LD player -> DV bridge (aka my Sony video camera) -> XviD

Arguably we could go so far as to grab a supergen off eBay, add it to the process, and just encode that as well...

Go Go D1.
Just remember to pay attention to which comb filter you have works best. All the stuff I've been talking about is consumer gear rather than industrial or studio, although it is rather high-end consumer gear.

A lousy comb filter (or worse a high-pass/low-pass filter pair) can hurt your video quality badly.

Also consider investing in a good LD player. The Pioneer CLD-704 can be had for fairly cheap and it is the best of Pioneer's US-sold "regular joe consumer" line (i.e. not counting the Elite line for home theater enthusiast consumers). The CLD-919 LD/DVD combo deck is also an excellent player. Both of these came with adaptive 3-line comb filters that are among the best you can get without going 3D.

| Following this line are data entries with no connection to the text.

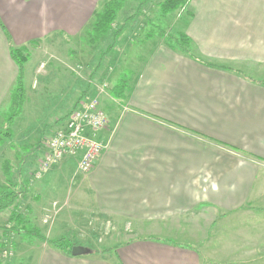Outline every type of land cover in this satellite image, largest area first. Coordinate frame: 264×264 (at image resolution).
<instances>
[{
	"label": "crops",
	"instance_id": "obj_1",
	"mask_svg": "<svg viewBox=\"0 0 264 264\" xmlns=\"http://www.w3.org/2000/svg\"><path fill=\"white\" fill-rule=\"evenodd\" d=\"M104 1L0 0L1 132L18 76L10 50L76 40ZM177 12L172 36H186L193 57L163 38L141 44L123 68L124 100L101 103L105 149L90 172L66 158L33 177L61 107L23 129L16 117L0 137V189H23L17 199L47 240L91 252L24 240L35 264H264V0H189ZM35 75L58 77L39 67Z\"/></svg>",
	"mask_w": 264,
	"mask_h": 264
},
{
	"label": "rangeland",
	"instance_id": "obj_2",
	"mask_svg": "<svg viewBox=\"0 0 264 264\" xmlns=\"http://www.w3.org/2000/svg\"><path fill=\"white\" fill-rule=\"evenodd\" d=\"M109 1L113 0H105L103 5ZM162 1H125L122 9L116 14L111 30L96 42H93L91 27V29L83 31L76 40H57L51 46L40 48L39 52L33 53L34 55L30 50H25L23 55L29 60L28 63L24 64L26 71L24 84L22 83L25 101L22 105V112L20 111V115L16 116L17 127L23 129L25 121L27 124L30 122L34 124L35 121L42 123L46 120L47 123L51 117L48 118V115L55 112V108L60 107L62 108L59 111L61 116L57 122L61 123L77 100L84 96L99 98L100 105L104 99L106 101L108 96H111V92L121 75L127 76L130 80V74L123 71V68H130L131 60L135 57V51L142 47L141 44L149 39H164L166 34L172 36L175 33L173 29L178 26L176 20L178 17L176 13L178 12L171 14L168 19L165 16L163 18L158 8V4ZM36 67L45 71L56 72L58 77L50 75L46 79H41V76L35 75ZM31 85L35 89H31ZM103 86L106 88L102 92ZM8 116L9 109L1 116V120H7ZM40 131L41 127L38 123L33 132L40 133ZM2 132L5 134L1 137L9 138L7 136L9 135L8 130H2ZM42 142H39L38 145L40 146ZM36 146L37 143L32 142L27 151L33 153ZM40 153L41 150L37 153L38 156ZM71 167L72 172L75 171L76 173V167ZM5 186L13 194L17 193L18 196L23 194V189L21 187L13 189L11 182L6 183ZM17 200L14 202L15 208H8L9 216L6 217L5 215L4 220L0 221V262L2 264H35L36 254L24 250V244L27 243L23 241L29 239L22 234L11 233L8 219L13 209L25 217L28 227L35 228V225H39L37 222L39 219L36 217L33 220V217L27 215L24 205L28 200L25 202ZM112 225L118 230V227ZM106 226L108 227V225ZM110 228L108 227V230ZM174 242L184 243L181 238H176ZM81 243L89 248L94 247L87 242L81 241Z\"/></svg>",
	"mask_w": 264,
	"mask_h": 264
},
{
	"label": "trees",
	"instance_id": "obj_3",
	"mask_svg": "<svg viewBox=\"0 0 264 264\" xmlns=\"http://www.w3.org/2000/svg\"><path fill=\"white\" fill-rule=\"evenodd\" d=\"M125 1L127 0L109 1L105 3L101 7V9L94 14V18H93L94 20H93L92 30H91V34L94 39L93 42L98 41L99 38H101L107 32L111 30L113 22L116 18V14L122 9ZM188 4H189V0H163L161 3L158 4V8H159L160 15L164 17L170 13H174V12L182 11L186 9ZM164 39L166 40L165 45L168 48L172 50H177L181 54L186 55L188 57H191V58L193 57L190 40L183 34H178L177 37L166 34L164 36ZM24 52H25L24 49H11L10 50L11 59L14 61V63L16 64L18 68V76L16 79L15 87L10 96L9 116L6 120L7 127L11 124L14 118L18 116V114L20 113L22 109V105L24 103V89H23V84H22L23 66L27 62V57H24L23 55ZM128 83H129V79L127 78V76L121 75L116 83V86L113 88L111 92V97L117 101H123L124 93L128 88ZM7 130L9 132L8 134L10 135V131L8 128ZM3 134L5 133L0 131V137ZM6 176L8 177V174H6ZM17 198H18L17 193L13 194V192L8 191V187L6 186L2 187L0 189V212L8 209L9 207L15 208L14 202L16 201ZM9 223H10L9 230L11 233L15 235L22 234L24 235L25 238L36 239L42 242H46L51 248L66 252L67 254H70V250L73 247V244L65 240H57V241L47 240L45 237H43L40 234L38 229L28 227L26 224L25 217L15 209H13V211L10 214ZM0 264L2 263L0 262Z\"/></svg>",
	"mask_w": 264,
	"mask_h": 264
},
{
	"label": "built area",
	"instance_id": "obj_4",
	"mask_svg": "<svg viewBox=\"0 0 264 264\" xmlns=\"http://www.w3.org/2000/svg\"><path fill=\"white\" fill-rule=\"evenodd\" d=\"M105 88L103 86L101 91ZM107 124V116L101 108L99 98H80L54 133L43 142L34 179H39L66 158L78 159L77 171L80 174L90 172L105 149L97 135Z\"/></svg>",
	"mask_w": 264,
	"mask_h": 264
},
{
	"label": "water",
	"instance_id": "obj_5",
	"mask_svg": "<svg viewBox=\"0 0 264 264\" xmlns=\"http://www.w3.org/2000/svg\"><path fill=\"white\" fill-rule=\"evenodd\" d=\"M91 252L83 247L73 246L70 250V255L72 257H80L90 254Z\"/></svg>",
	"mask_w": 264,
	"mask_h": 264
}]
</instances>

A good top end consumer SVHS deck will have a 3D comb filter. The JVC HRS9xxx series (I have a HRS9600U, HRS9911U is current model) comes with them. It's a good way to get a good comb filter without buying pro gear. Using the composite output from your LD player and letting the SVHS deck's comb filter do the Y/C seperation will yield better video quality!

Anyway if you have the right gear LDs can look utterly awesome. For instance the contrast between my Japanese Evangelion LDs played on my CLD-99 (along with the CLD-97 the best US-sold player) and the US DVDs is incredible. Only the new Japanese DVD box (which went back to film masters) manages to look better in comparison.

Anyway good luck on your project. ^^ Pay attention to video quality issues and you will get much better captures.

::edit::

And oh yah, D1 kicks ass but the tapes are HUGE and short and EXPENSIVE. Much better to use a lossless codec on a computer and save it to hard disk (and burn off across many DVD-Rs if you want archival).